EXERCISE INSTRUCTIONS:
All entries below are to be written out again exactly, but no picture is to be copied.

:::::

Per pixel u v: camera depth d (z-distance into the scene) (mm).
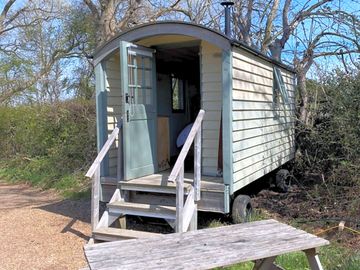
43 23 18844
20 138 12977
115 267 2521
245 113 6078
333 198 6738
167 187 5270
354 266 3914
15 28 18094
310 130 9266
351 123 7250
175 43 6305
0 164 13125
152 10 13203
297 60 10789
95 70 6059
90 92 17281
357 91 7531
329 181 7258
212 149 6020
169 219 5016
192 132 5125
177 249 2857
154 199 5566
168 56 7344
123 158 5688
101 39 10898
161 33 5566
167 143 7004
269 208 7023
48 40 19656
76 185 9555
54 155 11164
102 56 5992
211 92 5977
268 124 7637
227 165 5355
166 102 7770
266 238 3074
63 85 19984
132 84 5707
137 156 5801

:::::

SOLUTION TO THIS PROBLEM:
Per pixel u v: camera depth d (z-distance into the scene) (mm).
43 23 18844
20 138 12977
115 267 2521
245 113 6078
333 198 6738
167 187 5270
354 266 3914
15 28 18094
310 130 9266
351 123 7250
175 43 6305
0 164 13125
152 10 13203
297 60 10789
95 70 6059
90 92 17281
357 91 7531
329 181 7258
212 149 6020
169 219 5016
192 132 5125
177 249 2857
154 199 5566
168 56 7344
123 158 5688
101 39 10898
161 33 5566
167 143 7004
269 208 7023
48 40 19656
76 185 9555
54 155 11164
102 56 5992
211 92 5977
268 124 7637
227 165 5355
166 102 7770
266 238 3074
63 85 19984
132 84 5707
137 156 5801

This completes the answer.